When I’m deciding whether to invest serious practice time in a new piece, one of the questions I ask is whether practicing it produces absorption or just obligation. Does working on this pull me in? Does time start lying to me?
If yes, I’m more confident the investment will pay off. Not because flow is sufficient for performance quality — it’s not, and absorbed practice still requires deliberate design — but because absorption predicts the sustained engagement that’s required for mastery. You can’t shortcut the hours. The hours have to be there. And the hours come more reliably from absorption than from discipline.
If no — if working on a piece consistently feels like I’m grinding through a requirement — I take that as information. Maybe the piece isn’t the right one for me. Maybe it’s in the wrong zone of difficulty. Maybe there’s a different approach to the material that would be more engaging.
Not everything will produce flow.

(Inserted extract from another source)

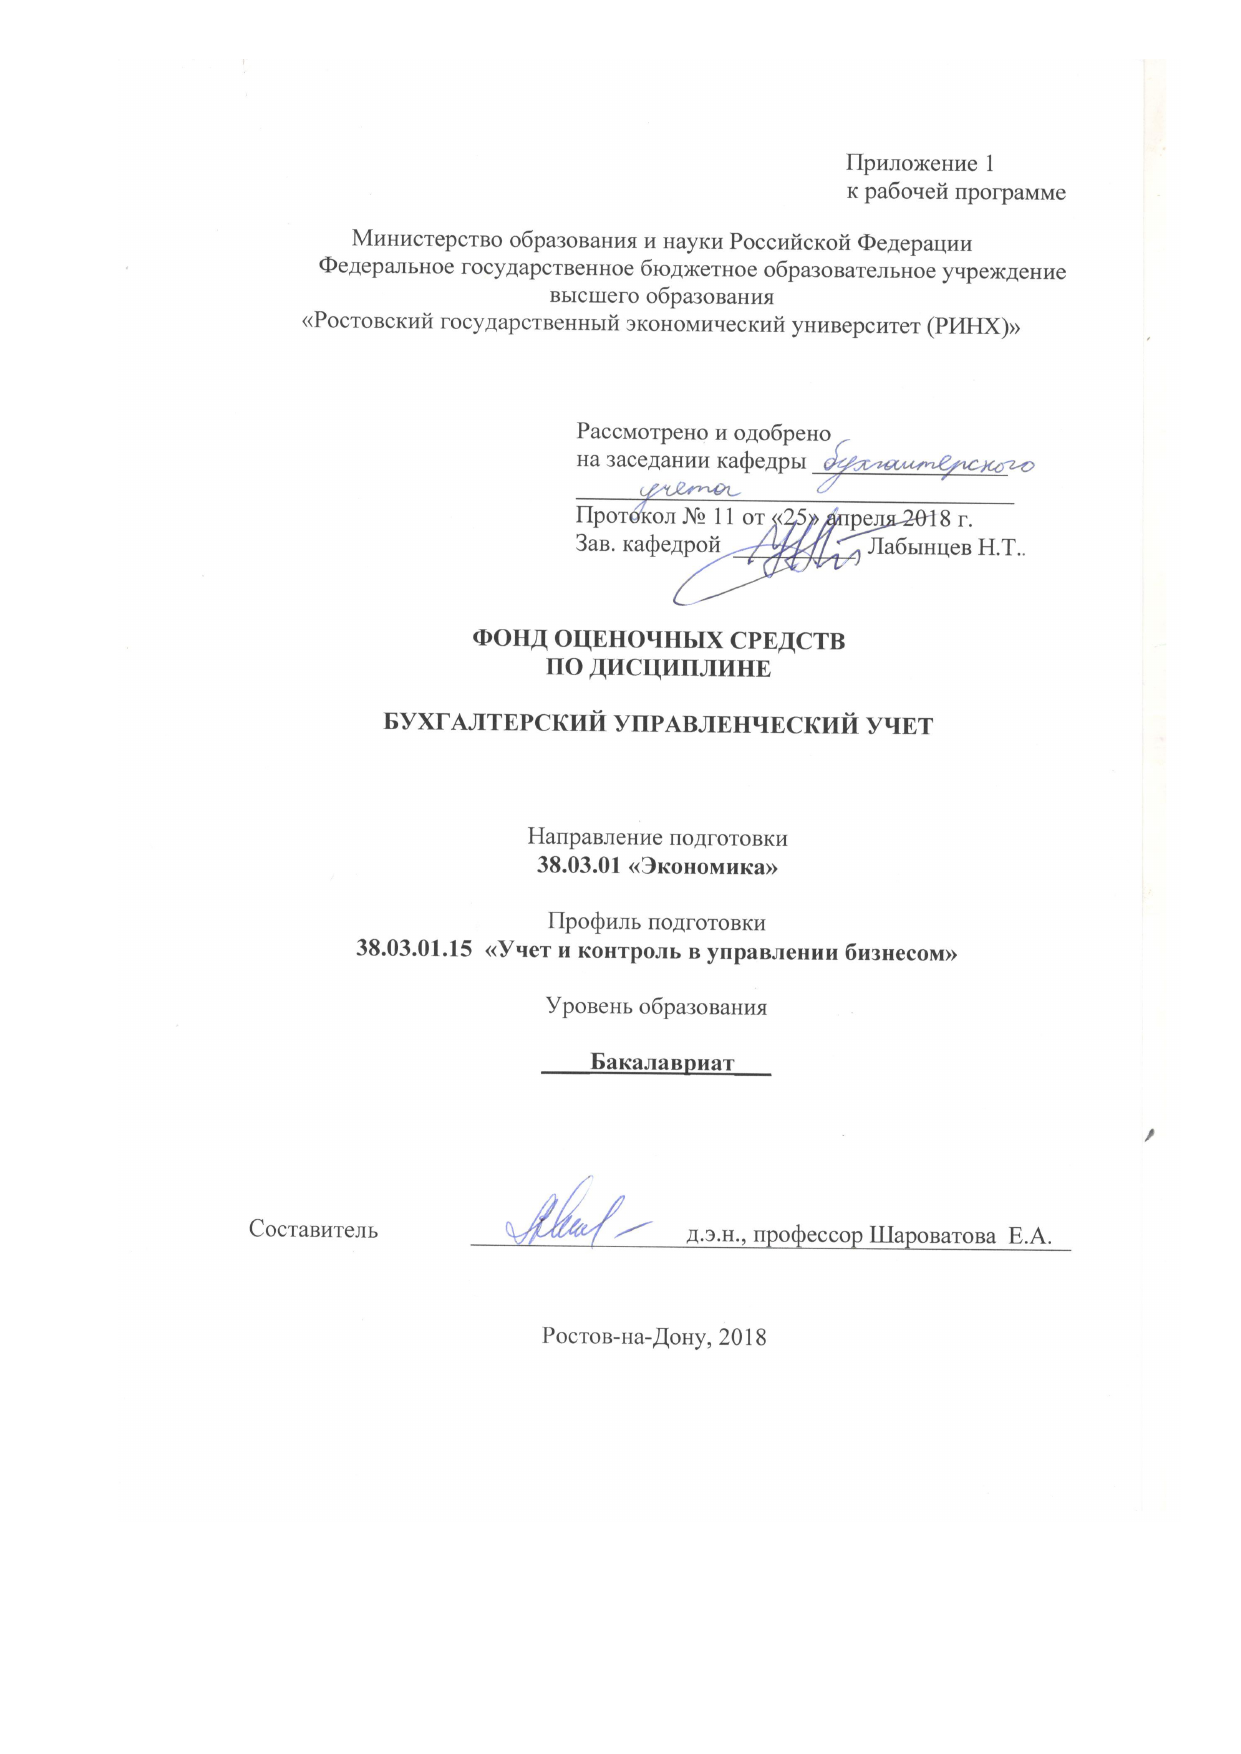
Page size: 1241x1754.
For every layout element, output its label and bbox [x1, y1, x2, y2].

picture [118, 59, 1182, 1522]
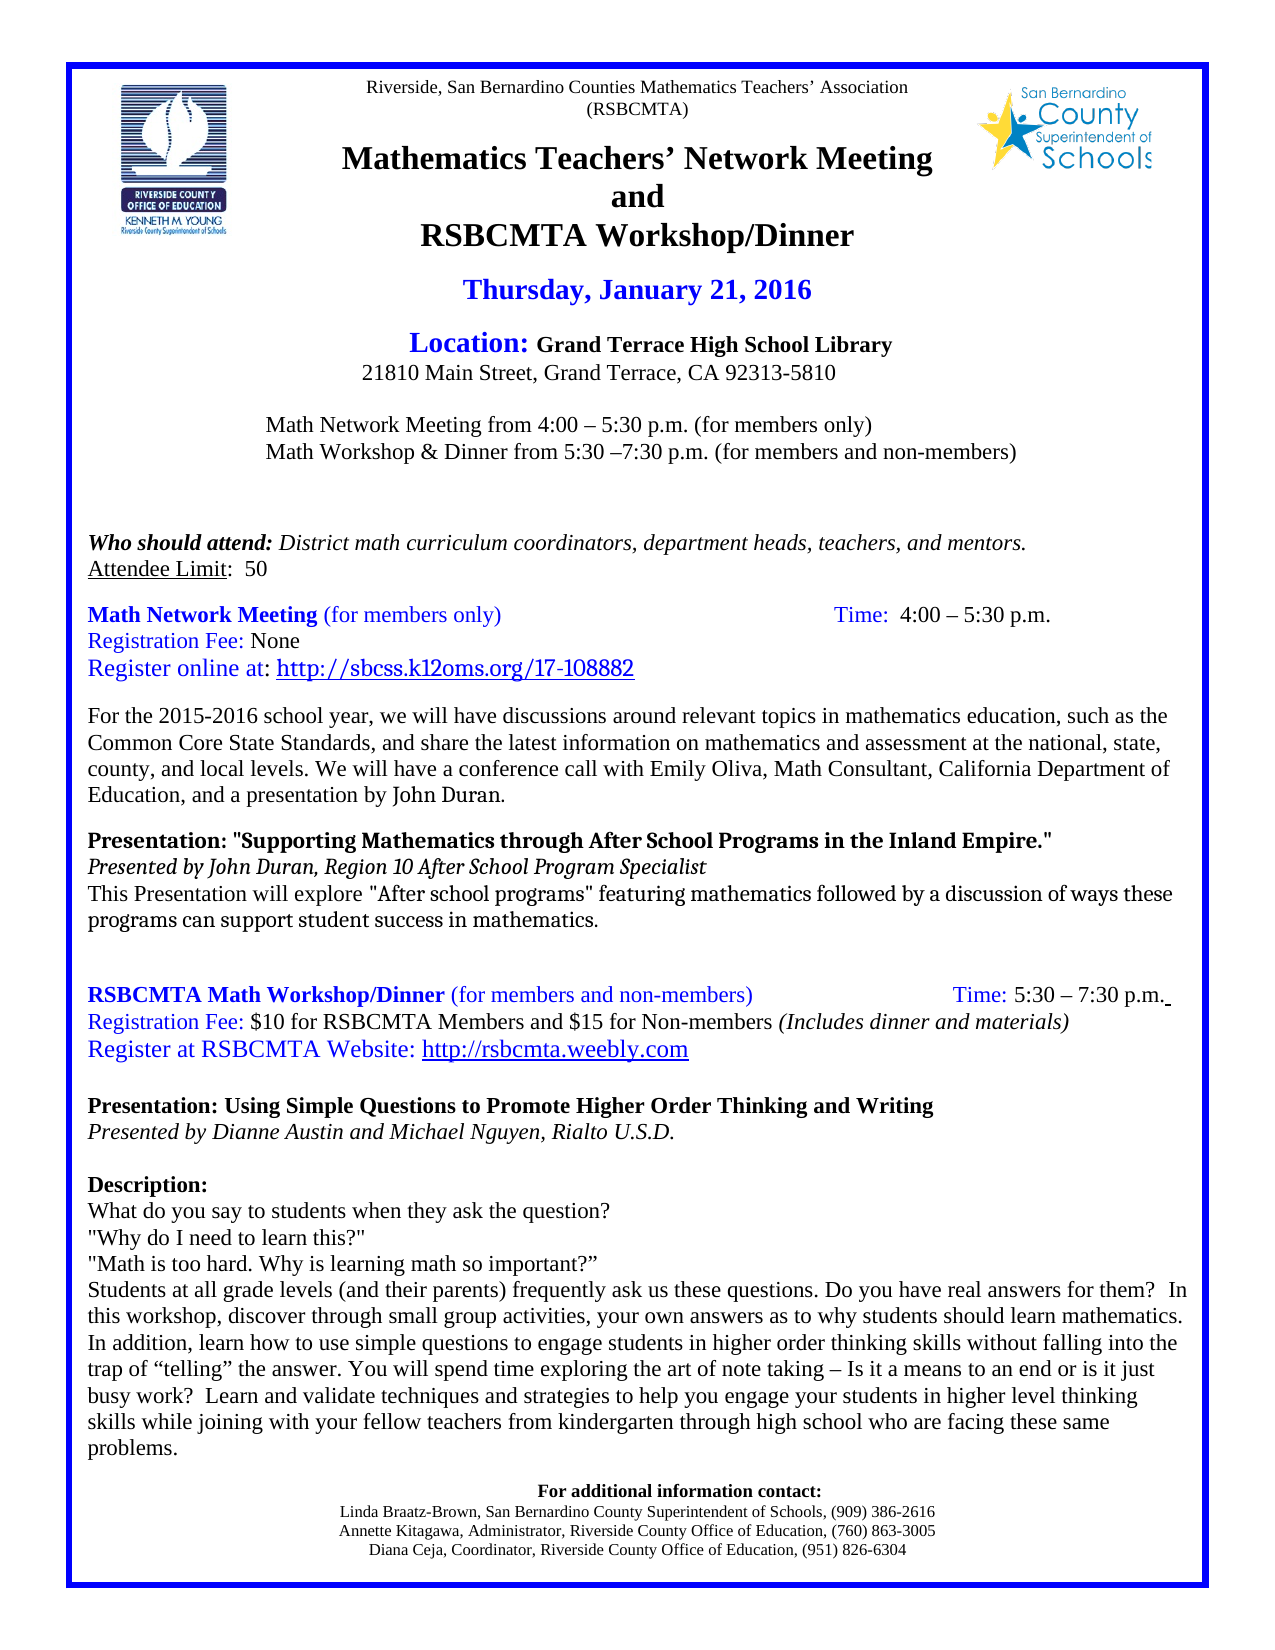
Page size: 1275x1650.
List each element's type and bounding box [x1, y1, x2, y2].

Some material needs to be learned for reasons other than absorption. But where I have a choice, I follow the clock-lying signal.
The Practical Invitation
If you’re reading this as someone who has a craft they’re developing — or thinking about developing — I want to offer the clock as a diagnostic tool.
Not as a test you grade yourself against, but as an observation to make. When does time compress for you? Not in passive entertainment — watching something absorbing doesn’t count. In active engagement, in doing rather than consuming. When does an hour of work turn out to have been two hours?
Whatever that activity is, it carries information about what might be worth pursuing at depth.
For me, it was a deck of cards in a hotel room at what turned out to be 2 AM. For someone else it might be something else entirely. The specific domain is less important than the signal.
Find the thing that makes the clock lie. Then take that signal seriously. It’s the closest thing I know to the nervous system saying: yes, this.